Saved entries

====

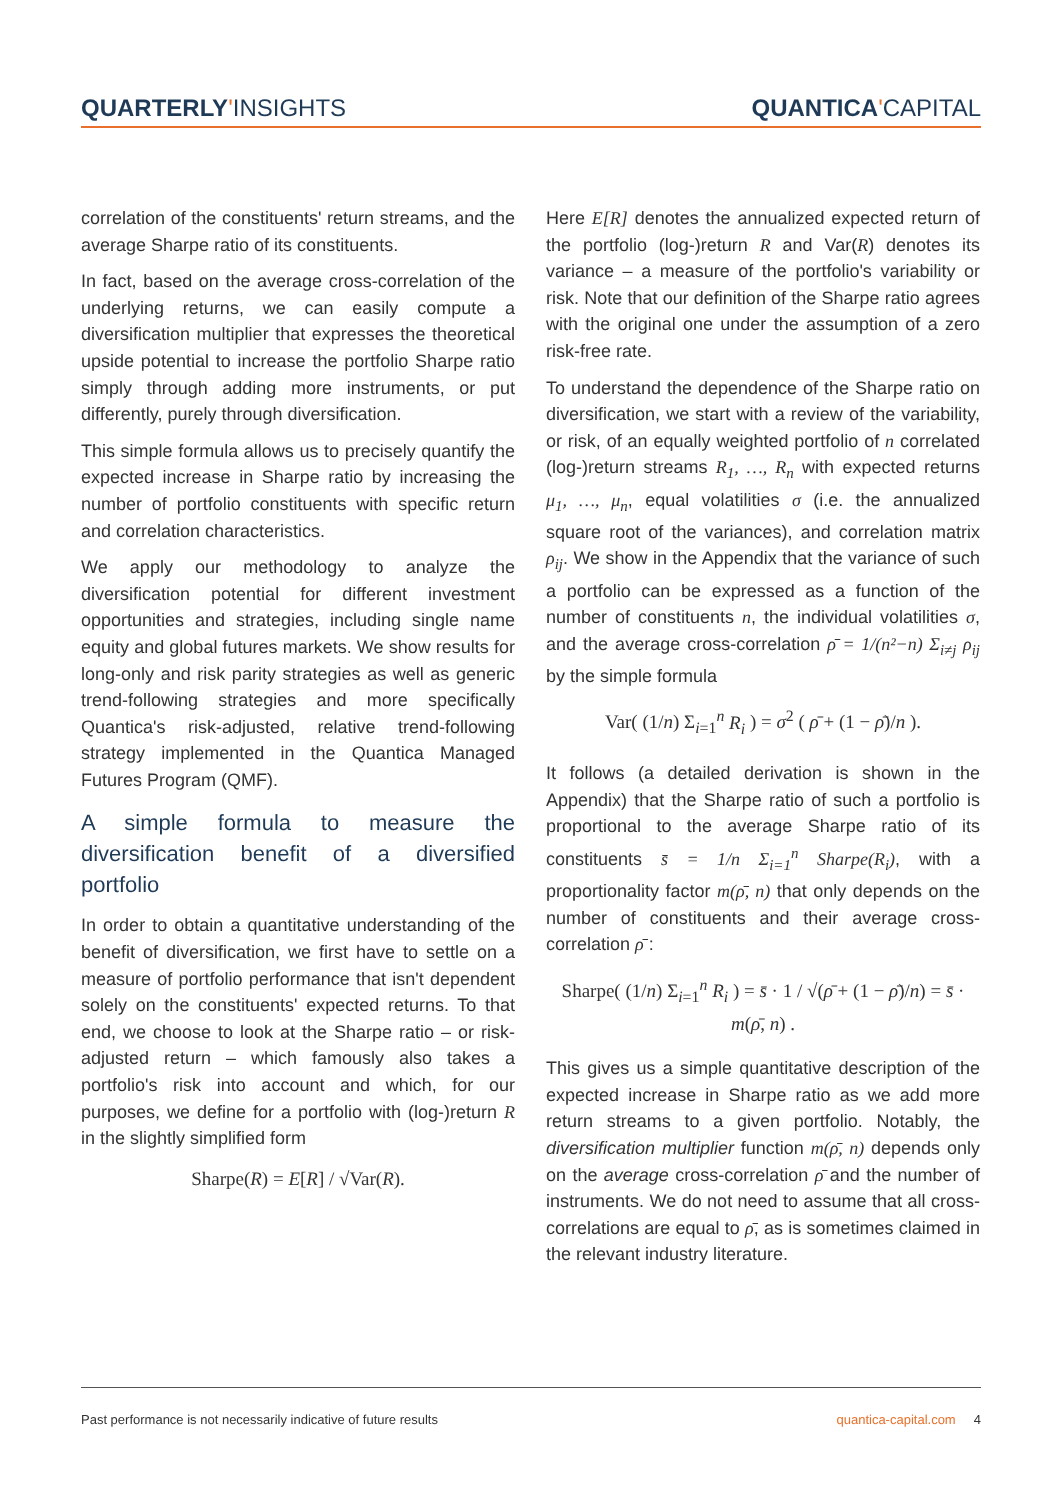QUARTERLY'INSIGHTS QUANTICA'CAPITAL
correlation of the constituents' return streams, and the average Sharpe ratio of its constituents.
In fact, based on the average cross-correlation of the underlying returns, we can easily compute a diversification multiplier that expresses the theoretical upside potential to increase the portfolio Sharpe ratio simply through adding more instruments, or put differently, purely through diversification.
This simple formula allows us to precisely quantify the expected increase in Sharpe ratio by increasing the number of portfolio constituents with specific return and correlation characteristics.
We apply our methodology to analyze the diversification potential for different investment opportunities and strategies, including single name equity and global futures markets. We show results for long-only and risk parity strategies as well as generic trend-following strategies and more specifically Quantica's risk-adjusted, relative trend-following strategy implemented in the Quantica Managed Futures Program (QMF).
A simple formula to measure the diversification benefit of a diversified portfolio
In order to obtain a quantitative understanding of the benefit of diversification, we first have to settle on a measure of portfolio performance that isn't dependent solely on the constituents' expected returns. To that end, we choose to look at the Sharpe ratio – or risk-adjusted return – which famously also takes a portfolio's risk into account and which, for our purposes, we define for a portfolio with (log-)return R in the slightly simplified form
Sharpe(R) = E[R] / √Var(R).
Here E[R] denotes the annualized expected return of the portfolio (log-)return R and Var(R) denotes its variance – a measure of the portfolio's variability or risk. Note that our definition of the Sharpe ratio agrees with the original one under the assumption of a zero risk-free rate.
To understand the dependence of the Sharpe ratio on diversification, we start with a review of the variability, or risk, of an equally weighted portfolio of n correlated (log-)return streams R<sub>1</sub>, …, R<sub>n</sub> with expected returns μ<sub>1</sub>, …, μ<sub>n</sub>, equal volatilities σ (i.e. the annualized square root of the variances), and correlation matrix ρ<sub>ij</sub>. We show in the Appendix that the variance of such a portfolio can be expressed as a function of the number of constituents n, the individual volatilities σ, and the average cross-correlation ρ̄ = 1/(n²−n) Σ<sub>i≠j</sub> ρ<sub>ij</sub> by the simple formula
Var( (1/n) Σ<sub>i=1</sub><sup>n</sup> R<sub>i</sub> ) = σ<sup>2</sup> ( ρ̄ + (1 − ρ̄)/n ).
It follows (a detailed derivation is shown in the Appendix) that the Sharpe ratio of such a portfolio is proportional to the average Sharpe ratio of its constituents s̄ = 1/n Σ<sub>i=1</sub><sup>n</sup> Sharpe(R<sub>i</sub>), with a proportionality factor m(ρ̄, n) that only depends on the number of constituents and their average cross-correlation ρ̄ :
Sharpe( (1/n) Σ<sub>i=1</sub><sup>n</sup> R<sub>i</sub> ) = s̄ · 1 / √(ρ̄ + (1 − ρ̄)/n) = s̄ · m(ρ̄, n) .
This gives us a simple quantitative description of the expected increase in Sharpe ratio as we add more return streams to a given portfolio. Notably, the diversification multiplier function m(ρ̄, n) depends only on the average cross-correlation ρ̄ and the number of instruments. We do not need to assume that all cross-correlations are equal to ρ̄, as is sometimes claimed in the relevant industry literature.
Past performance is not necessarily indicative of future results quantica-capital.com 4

====

▶ _Work instruction_: Set the lines above down again, word for word, from the first through the one containing "A simple formula"; pictures excluded.

▶ _Task solution_:
QUARTERLY'INSIGHTS QUANTICA'CAPITAL
correlation of the constituents' return streams, and the average Sharpe ratio of its constituents.
In fact, based on the average cross-correlation of the underlying returns, we can easily compute a diversification multiplier that expresses the theoretical upside potential to increase the portfolio Sharpe ratio simply through adding more instruments, or put differently, purely through diversification.
This simple formula allows us to precisely quantify the expected increase in Sharpe ratio by increasing the number of portfolio constituents with specific return and correlation characteristics.
We apply our methodology to analyze the diversification potential for different investment opportunities and strategies, including single name equity and global futures markets. We show results for long-only and risk parity strategies as well as generic trend-following strategies and more specifically Quantica's risk-adjusted, relative trend-following strategy implemented in the Quantica Managed Futures Program (QMF).
A simple formula to measure the diversification benefit of a diversified portfolio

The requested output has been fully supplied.